> Action item: In your reply, print every line of the listing exactly and omit all images.

> Data:
+++
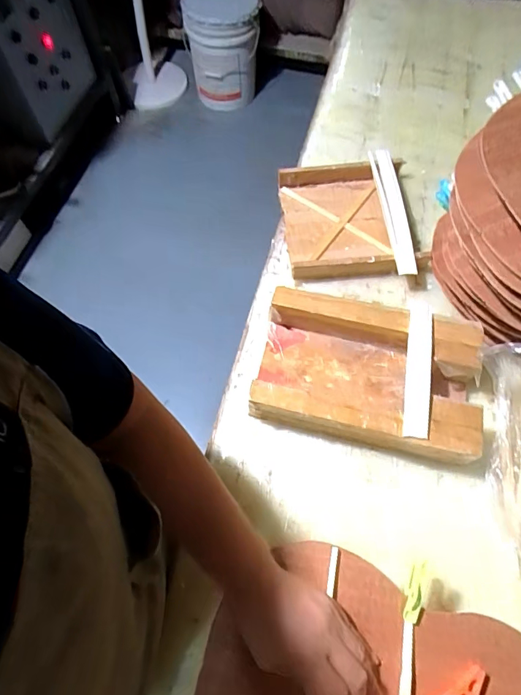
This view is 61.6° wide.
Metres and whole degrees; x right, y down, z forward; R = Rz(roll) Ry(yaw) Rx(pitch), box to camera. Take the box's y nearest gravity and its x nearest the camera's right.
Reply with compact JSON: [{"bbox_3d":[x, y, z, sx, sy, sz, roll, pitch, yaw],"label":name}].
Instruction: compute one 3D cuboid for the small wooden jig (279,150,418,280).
+++
> Answer section:
This view is 61.6° wide.
Metres and whole degrees; x right, y down, z forward; R = Rz(roll) Ry(yaw) Rx(pitch), box to camera. Take the box's y nearest gravity and its x nearest the camera's right.
Reply with compact JSON: [{"bbox_3d":[x, y, z, sx, sy, sz, roll, pitch, yaw],"label":name}].
Instruction: compute one 3D cuboid for the small wooden jig (279,150,418,280).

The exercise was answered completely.